What about Syria, under the tyranny and war crimes of Bashar al-Assad, whose use of chemical weapons on civilian populations remains insufficiently punished? Or Iran, the world’s leading state sponsor of terror, whose leaders have killed democracy demonstrators in the streets and hanged people from cranes?
Did these politicians aim their ire at Syria and Iran? No. Instead, they targeted Israel, our democratic ally, with its vibrant democracy and thriving electorate that holds free and fair elections. Yes, Israel, whose parliament includes Arab Muslim Israelis, Israeli Christian Arabs, and Israeli Jews, and whose record on civil and human rights is unmatched in the region.
So, this demands the question: Does this criticism of Israel truly reflect reality, or is it simply a distraction to allow other countries in the region avoid scrutiny of their human rights abuses?
Here are some facts. According to Freedom House, of the 21 countries in the Middle East and North Africa, only two — Israel and Tunisia — are considered “free.” In much of the region, serious human rights abuses can be considered the norm, rather than an exception. In Iran, Syria, and many other countries, homosexuality is criminalized (in some cases, punishable with the death penalty), and women face discrimination in the form of strict guardianship laws, unequal inheritance, limitations on travel and dress, and widespread sexual harassment.

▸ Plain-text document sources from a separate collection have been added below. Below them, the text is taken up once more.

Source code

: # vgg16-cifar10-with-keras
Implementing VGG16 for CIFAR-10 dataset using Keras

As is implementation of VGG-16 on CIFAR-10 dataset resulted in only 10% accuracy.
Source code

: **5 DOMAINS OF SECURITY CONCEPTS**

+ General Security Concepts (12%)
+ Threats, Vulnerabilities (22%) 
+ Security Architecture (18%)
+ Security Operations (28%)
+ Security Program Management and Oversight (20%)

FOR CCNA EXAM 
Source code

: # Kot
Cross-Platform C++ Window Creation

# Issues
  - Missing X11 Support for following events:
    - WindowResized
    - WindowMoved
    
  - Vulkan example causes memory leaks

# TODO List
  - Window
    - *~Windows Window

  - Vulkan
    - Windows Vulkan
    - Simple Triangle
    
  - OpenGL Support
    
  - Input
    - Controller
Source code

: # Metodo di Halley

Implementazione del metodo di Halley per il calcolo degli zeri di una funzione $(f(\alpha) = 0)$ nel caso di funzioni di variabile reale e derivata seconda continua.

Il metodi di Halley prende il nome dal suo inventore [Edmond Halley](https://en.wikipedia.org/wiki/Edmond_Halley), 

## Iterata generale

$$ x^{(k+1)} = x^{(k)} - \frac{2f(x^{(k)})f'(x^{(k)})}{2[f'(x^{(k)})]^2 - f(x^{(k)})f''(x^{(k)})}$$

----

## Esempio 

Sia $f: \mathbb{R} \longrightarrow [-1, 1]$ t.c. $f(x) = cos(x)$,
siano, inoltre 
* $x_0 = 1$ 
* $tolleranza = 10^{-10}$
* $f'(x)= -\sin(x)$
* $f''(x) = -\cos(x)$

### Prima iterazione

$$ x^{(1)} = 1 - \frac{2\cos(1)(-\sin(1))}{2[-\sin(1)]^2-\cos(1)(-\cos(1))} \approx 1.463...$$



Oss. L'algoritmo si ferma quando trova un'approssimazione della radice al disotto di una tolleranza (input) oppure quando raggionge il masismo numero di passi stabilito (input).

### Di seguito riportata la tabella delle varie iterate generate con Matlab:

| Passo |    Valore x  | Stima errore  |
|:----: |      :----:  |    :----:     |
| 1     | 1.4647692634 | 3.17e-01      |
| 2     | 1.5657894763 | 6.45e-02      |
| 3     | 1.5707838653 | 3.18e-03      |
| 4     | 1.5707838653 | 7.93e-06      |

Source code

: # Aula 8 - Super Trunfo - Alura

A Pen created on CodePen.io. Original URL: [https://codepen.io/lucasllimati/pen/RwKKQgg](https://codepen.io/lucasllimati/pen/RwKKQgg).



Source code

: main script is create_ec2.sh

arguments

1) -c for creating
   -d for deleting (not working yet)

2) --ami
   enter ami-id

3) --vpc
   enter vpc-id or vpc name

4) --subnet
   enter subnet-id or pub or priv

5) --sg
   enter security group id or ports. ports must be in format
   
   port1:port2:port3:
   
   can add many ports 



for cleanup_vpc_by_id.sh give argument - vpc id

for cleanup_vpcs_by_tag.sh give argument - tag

The United Nations has reported that in Iran, “girls as young as 9 and boys as young as 15 can be sentenced to death,” an abhorrent practice also carried out by Hamas in Gaza, Saudi Arabia, Qatar, Pakistan, South Sudan, and Yemen. In Qatar, flogging and stoning are legal forms of punishment. Turkey, a NATO ally, has imprisoned more journalists than any other country in the world, according to the Committee to Protect Journalists. Saudi Arabia ambushed and murdered the journalist Jamal Khashoggi in its consulate in Istanbul. And several Arab states have started to restore ties with Syria and its tyrant Bashar al-Assad, rather than isolating a man who tortures and uses chemical weapons on his own people.
Like that of all nations, Israel’s leadership is not perfect, and I certainly disagree with some of its decisions. But our relationship should transcend individuals and center on the fact that Israel, unlike others in the Middle East, remains the most vibrant and stable democracy in the region, with a remarkable human rights record. In Israel, Arab parties serve in the parliament, women occupy the highest levels of the military, and the country is progressive on issues ranging from LGBT rights to its health care system (which is actually a model for coexistence between Israeli Jews and its Arab minority).
In other Middle Eastern countries, too many people lack fundamental human rights and opportunities. The United States can and should take additional steps to help them, including increasing technical assistance and humanitarian aid, sanctioning terrorist groups, ending our stubborn involvement in the disastrous war in Yemen that has caused the world’s leading humanitarian crisis, and not indulging some of the world’s most illiberal leaders. But excoriating Israel, the leading democracy in the region, instead of focusing on these issues, does very little for the millions living under repressive regimes.
Not long ago, the United States vigorously defended democracies like Israel, while standing firm for what President Bill Clinton once exhorted, “to keep faith with all those around the world who struggle for human rights, the rule of law, [and] a better life.” It should do so again. And, we should remember what another President exhorted, “facts are stubborn things.” It’s time we stood up to false narratives and tropes and remember that the true record on human rights couldn’t be clearer.
Congressman Josh Gottheimer (D-NJ Dist. 5) serves on the House Financial Services Committee’s Subcommittee on National Security.